Beautiful art direction, brilliant action sequences, explosions (the Persians had some black-powder bombs, which I'm not sure are correct to the period, but so what?), nice looking men, an excessively hot queen, revenge, glorious doomed gestures, and a rhinoceros. What's better than that? (Well, it would have been better if the captain's son and the blond Spartan he kept bantering with had actually had sex, instead of merely flirting, but that's apparently too much to ask for.)
The Persians were, on the whole, ridiculous. When I eventually grasped that the story was being told afterwards by a soldier to the council, it made a little more sense. I mean, that's what you'd say, right? "There were six million of them! They were monstrous and deformed, and came riding strange beasts. Giants walked among them. Xerxes himself must have been 12 feet tall, and advanced upon us on a golden throne borne by thirty thousand slaves..." All it lacked was the requisite introduction: "No shit, there I was...."
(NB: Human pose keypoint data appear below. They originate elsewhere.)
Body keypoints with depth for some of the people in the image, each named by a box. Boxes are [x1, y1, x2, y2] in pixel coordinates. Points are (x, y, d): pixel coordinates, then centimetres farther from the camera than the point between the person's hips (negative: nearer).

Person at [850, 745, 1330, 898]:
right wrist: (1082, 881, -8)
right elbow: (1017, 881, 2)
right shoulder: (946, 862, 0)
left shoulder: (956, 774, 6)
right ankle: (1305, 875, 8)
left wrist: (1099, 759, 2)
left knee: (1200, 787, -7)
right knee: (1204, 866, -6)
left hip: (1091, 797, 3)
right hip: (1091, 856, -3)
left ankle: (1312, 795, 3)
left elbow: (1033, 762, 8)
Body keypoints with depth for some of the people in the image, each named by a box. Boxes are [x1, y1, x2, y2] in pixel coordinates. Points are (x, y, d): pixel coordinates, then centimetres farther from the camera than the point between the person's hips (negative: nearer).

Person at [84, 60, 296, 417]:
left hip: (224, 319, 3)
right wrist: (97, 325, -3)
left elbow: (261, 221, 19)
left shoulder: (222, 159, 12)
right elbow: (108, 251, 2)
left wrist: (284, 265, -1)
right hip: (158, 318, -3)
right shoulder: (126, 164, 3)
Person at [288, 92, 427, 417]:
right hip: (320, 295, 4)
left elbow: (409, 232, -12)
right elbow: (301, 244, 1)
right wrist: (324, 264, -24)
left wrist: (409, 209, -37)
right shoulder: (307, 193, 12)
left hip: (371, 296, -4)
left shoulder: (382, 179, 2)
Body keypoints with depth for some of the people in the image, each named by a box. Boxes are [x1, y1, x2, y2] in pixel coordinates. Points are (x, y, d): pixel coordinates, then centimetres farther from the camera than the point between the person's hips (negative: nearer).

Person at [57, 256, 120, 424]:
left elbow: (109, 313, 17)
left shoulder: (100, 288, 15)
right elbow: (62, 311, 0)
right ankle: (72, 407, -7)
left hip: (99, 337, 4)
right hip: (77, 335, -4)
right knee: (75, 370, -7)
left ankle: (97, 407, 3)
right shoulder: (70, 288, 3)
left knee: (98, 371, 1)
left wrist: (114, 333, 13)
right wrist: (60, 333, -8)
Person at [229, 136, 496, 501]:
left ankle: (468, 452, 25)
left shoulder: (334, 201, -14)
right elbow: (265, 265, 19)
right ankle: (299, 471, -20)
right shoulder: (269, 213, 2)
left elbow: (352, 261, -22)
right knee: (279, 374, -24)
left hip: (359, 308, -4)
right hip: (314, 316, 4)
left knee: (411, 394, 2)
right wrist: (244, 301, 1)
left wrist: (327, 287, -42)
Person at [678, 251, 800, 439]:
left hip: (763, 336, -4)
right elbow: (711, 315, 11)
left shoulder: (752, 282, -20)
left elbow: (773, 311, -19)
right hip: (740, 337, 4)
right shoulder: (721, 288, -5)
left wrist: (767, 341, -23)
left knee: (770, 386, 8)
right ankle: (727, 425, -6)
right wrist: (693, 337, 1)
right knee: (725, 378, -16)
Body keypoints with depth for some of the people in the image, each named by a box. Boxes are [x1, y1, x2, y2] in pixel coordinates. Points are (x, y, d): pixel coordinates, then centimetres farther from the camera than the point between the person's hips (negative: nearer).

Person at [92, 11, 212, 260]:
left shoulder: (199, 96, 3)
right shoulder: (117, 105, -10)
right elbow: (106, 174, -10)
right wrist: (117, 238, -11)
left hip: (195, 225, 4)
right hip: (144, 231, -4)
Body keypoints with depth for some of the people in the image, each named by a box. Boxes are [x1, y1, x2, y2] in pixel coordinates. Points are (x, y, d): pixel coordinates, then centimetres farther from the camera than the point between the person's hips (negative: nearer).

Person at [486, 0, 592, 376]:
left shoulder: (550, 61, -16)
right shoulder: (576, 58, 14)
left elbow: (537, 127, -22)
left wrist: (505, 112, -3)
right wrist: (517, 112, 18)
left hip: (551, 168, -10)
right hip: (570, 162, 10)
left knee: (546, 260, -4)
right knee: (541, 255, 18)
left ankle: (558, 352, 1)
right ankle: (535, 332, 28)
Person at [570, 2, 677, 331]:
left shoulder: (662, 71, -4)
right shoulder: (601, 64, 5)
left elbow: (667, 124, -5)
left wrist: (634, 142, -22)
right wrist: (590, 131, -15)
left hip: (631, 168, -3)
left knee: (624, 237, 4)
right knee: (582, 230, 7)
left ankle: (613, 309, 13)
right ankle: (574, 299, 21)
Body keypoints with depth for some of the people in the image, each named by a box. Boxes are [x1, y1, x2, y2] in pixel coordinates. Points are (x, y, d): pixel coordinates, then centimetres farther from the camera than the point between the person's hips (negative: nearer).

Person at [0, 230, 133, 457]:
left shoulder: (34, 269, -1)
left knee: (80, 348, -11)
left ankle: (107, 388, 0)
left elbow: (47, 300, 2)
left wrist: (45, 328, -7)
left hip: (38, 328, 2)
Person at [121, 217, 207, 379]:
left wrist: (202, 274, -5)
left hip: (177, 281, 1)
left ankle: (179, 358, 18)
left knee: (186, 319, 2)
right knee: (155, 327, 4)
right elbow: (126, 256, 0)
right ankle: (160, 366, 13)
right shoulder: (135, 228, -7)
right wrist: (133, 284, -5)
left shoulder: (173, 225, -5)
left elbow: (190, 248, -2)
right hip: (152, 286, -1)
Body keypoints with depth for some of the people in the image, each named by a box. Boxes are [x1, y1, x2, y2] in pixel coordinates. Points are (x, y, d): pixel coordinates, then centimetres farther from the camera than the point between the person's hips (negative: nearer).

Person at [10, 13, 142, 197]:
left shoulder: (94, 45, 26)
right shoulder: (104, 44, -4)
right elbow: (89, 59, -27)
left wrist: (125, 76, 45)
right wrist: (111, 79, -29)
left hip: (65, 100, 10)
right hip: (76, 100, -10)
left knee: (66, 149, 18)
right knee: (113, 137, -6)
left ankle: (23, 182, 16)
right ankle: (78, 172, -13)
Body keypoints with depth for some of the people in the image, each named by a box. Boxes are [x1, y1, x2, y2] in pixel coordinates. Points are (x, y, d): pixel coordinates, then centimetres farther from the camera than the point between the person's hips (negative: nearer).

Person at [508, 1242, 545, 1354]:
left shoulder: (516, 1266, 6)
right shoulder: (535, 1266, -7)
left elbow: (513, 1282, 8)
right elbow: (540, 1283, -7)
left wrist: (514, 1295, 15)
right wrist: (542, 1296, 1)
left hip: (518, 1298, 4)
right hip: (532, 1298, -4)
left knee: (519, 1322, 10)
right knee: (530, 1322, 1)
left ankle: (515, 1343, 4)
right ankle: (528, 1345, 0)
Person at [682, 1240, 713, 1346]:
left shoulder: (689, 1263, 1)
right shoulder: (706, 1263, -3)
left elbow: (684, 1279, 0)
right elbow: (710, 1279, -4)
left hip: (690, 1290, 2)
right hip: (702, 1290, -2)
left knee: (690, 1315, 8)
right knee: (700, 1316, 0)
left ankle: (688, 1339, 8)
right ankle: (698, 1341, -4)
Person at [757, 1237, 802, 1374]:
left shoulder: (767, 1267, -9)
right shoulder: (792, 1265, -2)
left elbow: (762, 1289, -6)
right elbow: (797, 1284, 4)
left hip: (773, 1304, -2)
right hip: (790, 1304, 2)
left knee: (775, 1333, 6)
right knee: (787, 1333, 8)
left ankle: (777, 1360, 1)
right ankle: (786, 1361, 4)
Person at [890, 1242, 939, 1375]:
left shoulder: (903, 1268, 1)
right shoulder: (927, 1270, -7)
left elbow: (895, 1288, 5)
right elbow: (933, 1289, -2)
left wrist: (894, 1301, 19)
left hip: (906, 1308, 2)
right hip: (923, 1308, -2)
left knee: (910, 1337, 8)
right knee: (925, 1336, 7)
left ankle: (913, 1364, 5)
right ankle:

The big question in everyone's mind after the film (other than "Why is it okay to show that much blood and gore and corpses and naked women and transsexual amputees and all that, and you still get an R rating, but if you show a penis, it's NC-17?" and "Why did the Spartans call the Athenians boy-lovers?" and "Why no soldier-on-soldier sex, dammit?") was this:
At that tech level, how do you get a rhinoceros on a boat, *keep* the rhinoceros on the boat, and keep the boat seaworthy, i.e. with no holes in it from rampaging rhinoceros? Discuss.